Enquanto Draco lutava para conciliar novamente a respiração, Snape se aproximou da janela. A chuva já tinha se dissipado quase que por completo. Apenas uma garoa fina continuava a cair e molhar a janela. O homem passou o dedo pelo vidro sujo, deixando sua marca nele. Sem olhar para o jovem, pegou um copo que descansava sobre a lareira, enchendo-o de algo que estava numa garrafa de aspecto envelhecido, a rolha já quase totalmente gasta pelo tempo. Bebeu o líquido amarelado de uma só vez, deixando que a sensação de aquecimento tomasse seu corpo. Voltou a observar a janela, virando-se depois para Draco.

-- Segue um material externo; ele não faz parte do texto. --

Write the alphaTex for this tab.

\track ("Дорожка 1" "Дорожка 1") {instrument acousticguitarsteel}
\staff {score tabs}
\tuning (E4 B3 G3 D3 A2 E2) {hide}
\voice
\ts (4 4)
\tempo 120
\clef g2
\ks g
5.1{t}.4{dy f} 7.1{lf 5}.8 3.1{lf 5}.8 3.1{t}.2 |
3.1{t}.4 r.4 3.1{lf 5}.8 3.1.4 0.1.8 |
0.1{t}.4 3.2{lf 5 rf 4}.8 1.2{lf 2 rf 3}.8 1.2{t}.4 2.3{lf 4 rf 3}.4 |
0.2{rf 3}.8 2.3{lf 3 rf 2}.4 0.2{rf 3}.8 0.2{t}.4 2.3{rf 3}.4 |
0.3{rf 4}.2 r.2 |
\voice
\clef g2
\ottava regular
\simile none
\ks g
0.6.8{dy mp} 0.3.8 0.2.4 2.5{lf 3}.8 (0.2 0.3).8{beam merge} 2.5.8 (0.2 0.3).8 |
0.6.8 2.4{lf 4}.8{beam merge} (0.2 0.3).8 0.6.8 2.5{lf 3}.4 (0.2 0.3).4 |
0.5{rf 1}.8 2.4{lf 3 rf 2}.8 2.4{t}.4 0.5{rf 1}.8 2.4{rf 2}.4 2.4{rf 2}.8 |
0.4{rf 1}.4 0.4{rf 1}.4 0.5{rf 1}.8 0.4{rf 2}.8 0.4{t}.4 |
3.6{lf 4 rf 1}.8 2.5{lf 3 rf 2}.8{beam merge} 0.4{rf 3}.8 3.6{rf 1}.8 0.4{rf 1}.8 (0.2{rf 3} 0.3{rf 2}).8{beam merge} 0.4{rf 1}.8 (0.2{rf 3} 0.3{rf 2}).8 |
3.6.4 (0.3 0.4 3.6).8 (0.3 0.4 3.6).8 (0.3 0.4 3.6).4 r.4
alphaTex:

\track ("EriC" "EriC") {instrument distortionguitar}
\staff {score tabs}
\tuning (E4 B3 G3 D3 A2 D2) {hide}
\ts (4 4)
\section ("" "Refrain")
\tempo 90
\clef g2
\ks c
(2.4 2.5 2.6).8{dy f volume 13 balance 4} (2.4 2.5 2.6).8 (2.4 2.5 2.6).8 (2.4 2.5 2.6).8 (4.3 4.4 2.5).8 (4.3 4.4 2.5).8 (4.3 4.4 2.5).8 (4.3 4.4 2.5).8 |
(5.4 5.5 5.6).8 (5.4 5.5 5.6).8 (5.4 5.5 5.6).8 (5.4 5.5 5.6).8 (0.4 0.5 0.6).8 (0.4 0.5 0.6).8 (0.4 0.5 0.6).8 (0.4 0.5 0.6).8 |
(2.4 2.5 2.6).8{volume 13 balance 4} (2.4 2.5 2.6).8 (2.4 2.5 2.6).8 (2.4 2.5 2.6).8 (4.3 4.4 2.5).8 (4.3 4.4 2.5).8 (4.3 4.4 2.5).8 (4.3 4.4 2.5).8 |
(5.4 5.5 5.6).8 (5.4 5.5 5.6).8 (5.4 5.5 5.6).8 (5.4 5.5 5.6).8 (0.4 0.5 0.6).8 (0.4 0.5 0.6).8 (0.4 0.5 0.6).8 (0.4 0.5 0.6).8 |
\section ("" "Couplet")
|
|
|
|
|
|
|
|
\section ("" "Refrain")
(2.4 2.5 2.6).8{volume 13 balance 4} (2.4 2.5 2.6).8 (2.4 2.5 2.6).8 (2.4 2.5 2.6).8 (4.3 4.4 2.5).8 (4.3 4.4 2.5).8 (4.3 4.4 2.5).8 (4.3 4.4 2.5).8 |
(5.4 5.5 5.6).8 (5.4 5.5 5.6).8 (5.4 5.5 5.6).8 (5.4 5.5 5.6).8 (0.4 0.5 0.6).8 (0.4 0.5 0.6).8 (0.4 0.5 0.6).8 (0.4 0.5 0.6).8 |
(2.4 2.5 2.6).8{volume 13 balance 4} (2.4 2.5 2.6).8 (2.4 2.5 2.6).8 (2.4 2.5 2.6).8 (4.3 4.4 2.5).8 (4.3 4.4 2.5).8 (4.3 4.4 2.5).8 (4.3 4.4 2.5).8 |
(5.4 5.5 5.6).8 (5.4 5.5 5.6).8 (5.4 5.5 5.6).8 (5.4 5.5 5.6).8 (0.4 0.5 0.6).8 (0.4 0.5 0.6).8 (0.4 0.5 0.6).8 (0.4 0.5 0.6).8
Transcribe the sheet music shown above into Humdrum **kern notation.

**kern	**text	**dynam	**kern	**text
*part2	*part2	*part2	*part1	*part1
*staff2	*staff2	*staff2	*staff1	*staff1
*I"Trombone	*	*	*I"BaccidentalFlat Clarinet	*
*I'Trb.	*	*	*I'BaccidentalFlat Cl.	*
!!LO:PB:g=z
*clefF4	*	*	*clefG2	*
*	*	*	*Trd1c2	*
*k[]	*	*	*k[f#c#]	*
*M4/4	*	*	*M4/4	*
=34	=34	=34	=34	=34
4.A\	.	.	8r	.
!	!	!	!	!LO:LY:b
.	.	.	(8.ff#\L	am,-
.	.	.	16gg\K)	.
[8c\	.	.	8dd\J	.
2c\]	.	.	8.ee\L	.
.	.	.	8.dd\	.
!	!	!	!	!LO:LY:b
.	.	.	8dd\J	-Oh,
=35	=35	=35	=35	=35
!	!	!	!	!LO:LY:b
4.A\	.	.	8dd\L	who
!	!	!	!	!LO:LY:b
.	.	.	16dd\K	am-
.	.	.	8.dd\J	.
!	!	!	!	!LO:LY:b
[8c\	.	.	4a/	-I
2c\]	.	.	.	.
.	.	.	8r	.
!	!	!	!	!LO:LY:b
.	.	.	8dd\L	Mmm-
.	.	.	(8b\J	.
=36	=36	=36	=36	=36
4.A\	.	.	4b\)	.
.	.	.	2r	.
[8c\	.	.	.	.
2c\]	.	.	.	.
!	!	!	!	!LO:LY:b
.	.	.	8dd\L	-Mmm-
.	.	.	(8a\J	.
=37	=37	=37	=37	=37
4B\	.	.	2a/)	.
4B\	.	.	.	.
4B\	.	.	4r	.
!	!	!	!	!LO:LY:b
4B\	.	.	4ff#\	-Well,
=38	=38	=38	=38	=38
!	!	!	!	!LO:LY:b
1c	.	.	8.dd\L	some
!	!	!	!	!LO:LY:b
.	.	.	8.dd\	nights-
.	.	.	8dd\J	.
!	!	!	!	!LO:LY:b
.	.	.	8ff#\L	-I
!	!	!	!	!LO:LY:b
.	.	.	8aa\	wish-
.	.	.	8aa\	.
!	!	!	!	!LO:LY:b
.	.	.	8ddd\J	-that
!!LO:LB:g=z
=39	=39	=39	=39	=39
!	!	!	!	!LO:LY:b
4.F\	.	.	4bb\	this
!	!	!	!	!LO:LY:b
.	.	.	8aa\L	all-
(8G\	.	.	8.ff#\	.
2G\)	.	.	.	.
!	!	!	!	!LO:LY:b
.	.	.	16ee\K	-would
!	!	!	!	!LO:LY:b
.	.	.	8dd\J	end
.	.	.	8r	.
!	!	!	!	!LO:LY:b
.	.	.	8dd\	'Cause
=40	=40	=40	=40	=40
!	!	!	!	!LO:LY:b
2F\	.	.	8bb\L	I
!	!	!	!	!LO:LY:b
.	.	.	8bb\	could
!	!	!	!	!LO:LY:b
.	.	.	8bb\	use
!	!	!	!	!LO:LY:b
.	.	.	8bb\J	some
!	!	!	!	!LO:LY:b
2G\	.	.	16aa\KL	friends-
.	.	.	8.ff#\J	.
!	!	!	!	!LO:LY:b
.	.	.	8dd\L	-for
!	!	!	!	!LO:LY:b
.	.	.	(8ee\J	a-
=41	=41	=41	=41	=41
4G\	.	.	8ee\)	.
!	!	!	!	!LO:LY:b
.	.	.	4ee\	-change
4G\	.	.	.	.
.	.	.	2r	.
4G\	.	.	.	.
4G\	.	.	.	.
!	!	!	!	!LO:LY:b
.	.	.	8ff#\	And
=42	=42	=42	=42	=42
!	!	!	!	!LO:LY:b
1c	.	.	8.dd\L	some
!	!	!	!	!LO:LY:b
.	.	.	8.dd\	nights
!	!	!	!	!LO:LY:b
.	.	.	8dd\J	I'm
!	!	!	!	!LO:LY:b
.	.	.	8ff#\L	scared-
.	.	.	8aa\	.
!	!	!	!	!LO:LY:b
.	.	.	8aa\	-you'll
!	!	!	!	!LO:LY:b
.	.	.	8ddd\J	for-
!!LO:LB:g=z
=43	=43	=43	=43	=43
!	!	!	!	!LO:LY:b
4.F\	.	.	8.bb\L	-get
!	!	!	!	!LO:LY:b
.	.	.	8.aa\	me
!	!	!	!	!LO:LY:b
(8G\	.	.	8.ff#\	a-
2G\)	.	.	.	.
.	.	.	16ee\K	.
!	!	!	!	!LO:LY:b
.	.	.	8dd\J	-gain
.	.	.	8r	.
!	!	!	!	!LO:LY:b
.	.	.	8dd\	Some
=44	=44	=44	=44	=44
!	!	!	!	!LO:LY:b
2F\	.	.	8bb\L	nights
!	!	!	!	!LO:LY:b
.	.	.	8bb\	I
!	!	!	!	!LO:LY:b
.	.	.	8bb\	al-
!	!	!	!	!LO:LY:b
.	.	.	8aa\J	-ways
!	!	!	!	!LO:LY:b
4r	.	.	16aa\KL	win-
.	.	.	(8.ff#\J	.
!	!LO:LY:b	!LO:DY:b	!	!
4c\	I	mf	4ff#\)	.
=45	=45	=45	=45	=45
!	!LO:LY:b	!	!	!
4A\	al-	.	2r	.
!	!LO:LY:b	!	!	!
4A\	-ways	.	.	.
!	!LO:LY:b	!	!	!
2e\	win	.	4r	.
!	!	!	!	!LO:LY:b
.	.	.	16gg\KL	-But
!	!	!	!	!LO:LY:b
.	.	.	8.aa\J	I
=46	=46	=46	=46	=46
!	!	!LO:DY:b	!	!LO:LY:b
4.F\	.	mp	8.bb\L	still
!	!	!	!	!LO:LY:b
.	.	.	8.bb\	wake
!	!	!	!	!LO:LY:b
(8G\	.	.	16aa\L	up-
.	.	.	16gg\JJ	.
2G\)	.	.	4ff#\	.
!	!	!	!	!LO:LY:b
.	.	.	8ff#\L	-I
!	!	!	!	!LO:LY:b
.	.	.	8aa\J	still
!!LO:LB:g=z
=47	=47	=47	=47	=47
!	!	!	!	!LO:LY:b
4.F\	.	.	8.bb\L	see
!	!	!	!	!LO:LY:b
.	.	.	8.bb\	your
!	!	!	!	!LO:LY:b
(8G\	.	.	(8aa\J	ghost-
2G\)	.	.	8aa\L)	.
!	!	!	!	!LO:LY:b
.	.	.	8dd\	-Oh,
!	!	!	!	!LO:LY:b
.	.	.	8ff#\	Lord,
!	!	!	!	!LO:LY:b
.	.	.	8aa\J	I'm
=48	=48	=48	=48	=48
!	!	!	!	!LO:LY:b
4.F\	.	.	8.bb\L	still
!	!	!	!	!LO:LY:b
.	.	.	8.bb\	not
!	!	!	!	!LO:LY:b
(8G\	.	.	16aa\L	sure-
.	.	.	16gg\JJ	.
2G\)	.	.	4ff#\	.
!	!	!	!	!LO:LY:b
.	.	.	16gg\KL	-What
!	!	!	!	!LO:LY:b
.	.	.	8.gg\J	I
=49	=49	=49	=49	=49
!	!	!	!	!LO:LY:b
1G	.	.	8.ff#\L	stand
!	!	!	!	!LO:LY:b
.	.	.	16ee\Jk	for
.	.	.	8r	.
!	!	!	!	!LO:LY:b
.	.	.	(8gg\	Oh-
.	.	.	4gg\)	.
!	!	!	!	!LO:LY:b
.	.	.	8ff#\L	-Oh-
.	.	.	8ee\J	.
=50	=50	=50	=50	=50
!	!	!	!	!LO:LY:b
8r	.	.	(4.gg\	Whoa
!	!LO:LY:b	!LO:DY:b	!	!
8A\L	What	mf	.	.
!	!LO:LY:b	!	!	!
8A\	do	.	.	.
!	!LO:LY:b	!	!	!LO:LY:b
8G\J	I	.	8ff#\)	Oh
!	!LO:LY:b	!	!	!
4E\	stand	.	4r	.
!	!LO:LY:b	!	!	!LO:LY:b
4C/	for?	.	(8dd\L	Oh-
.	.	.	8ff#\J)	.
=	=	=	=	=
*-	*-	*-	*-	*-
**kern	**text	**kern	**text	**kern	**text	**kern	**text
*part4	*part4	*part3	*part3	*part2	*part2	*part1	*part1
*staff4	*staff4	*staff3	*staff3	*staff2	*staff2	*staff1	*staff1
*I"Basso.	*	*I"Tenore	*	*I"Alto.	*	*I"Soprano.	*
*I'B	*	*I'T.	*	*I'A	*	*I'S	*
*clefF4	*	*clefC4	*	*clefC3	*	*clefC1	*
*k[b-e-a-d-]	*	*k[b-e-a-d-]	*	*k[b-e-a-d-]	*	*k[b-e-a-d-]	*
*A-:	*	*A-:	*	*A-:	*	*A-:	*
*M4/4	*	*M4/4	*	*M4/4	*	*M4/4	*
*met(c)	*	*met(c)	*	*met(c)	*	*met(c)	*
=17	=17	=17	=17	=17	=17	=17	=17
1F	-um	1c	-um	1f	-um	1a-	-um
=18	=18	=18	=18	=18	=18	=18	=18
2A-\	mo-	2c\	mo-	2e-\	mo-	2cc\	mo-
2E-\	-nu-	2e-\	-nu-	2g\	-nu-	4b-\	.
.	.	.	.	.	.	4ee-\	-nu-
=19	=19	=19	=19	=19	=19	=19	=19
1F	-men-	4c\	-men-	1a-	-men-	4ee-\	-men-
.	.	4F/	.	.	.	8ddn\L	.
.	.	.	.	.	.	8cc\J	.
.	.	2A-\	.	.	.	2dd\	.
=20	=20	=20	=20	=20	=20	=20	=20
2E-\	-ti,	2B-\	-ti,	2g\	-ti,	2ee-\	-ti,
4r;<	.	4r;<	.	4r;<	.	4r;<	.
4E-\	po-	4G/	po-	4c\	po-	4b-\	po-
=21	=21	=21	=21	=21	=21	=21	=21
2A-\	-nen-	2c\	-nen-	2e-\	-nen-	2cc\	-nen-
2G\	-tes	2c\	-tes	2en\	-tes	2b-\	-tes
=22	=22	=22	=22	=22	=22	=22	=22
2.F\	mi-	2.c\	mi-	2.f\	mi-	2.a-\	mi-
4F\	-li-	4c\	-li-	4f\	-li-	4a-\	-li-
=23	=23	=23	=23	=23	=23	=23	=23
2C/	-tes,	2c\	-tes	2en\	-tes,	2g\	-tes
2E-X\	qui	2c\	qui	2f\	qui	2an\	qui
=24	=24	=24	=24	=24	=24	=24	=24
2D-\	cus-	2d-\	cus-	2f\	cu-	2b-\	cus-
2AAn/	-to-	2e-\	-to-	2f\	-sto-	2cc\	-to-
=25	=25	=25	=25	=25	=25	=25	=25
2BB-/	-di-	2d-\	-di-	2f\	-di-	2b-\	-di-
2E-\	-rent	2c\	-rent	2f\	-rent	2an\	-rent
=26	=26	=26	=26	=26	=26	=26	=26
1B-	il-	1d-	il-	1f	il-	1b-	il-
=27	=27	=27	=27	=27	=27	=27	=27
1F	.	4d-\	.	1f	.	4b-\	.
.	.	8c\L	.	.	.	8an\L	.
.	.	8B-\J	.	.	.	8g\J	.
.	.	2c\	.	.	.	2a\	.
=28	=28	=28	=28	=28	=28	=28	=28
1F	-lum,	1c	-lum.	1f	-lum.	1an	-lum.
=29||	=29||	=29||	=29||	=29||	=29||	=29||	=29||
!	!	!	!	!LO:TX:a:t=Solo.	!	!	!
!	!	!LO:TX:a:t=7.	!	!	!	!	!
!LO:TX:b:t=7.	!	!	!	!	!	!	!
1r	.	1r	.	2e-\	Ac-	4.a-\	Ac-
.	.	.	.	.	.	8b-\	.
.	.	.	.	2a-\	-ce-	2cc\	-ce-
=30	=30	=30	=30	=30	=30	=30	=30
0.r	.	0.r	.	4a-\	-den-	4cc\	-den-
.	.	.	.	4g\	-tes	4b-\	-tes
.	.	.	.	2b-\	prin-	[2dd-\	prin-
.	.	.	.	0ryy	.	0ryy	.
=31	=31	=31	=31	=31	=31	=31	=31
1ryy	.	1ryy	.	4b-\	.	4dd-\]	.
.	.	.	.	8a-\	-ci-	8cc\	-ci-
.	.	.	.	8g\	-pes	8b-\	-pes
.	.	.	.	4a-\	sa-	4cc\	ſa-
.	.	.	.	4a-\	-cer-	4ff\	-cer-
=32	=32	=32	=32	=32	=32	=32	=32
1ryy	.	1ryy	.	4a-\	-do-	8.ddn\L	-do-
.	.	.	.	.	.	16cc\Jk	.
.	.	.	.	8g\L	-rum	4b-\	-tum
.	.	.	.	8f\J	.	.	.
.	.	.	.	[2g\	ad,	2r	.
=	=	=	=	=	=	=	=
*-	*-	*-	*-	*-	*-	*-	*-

- Você precisa tentar com mais afinco. Com mais vontade.

- Sou um garoto amaldiçoado, professor Snape – Draco continuava com o tratamento que o dono da casa havia exigido, apesar de estar agora muito distante dos bancos escolares de Hogwarts. – Amaldiçoado pela minha falta de coragem. Decepcionei meu pai e causei a ruína da minha família! Tudo porque acreditei num ideal para o qual eu fui condicionado durante a minha vida inteira. Havia outra opção para mim? Porque eu simplesmente não consigo enxergar.

Snape continuava encarando as poucas gotas de chuva que insistiam em cair sob o vidro da janela. A aurora já começava a dar as caras de maneira tímida, avermelhando as bordas do horizonte que, em breve, explodiria em cores e em vida. E tudo o que aquele jovem de dezesseis anos sentia era a morte bater a sua porta com a fúria de um oceano em maremoto. A morte não apenas do corpo físico, mas de tudo aquilo que ele acreditava na vida.

- Sabe, Draco... as famílias felizes se parecem todas. As famílias infelizes o são cada uma à sua maneira.

- Eu achava que minha família era feliz. – Draco suspirou, juntando-se a Snape para observar a janela. - Sempre tive tudo o que quis! Honrei o nome dos Malfoy a vida inteira, dei o meu melhor para ser o que meu pai queria e para conservar a nobreza que veio diretamente das estrelas por parte da minha mãe. Continuo sendo um sangue-puro, e isso ainda importa muito, embora eu acredite que muitas coisas poderiam ter sido diferentes se ao menos eu... – e as palavras nunca vieram, guardadas que estavam em seu coração. E em tantos anos de silêncio, não seria Snape quem conseguiria quebrar aquela redoma de pedra que abrigava o coração de um Malfoy. O destino quis que aquela família carregasse o pesado fardo de ser só.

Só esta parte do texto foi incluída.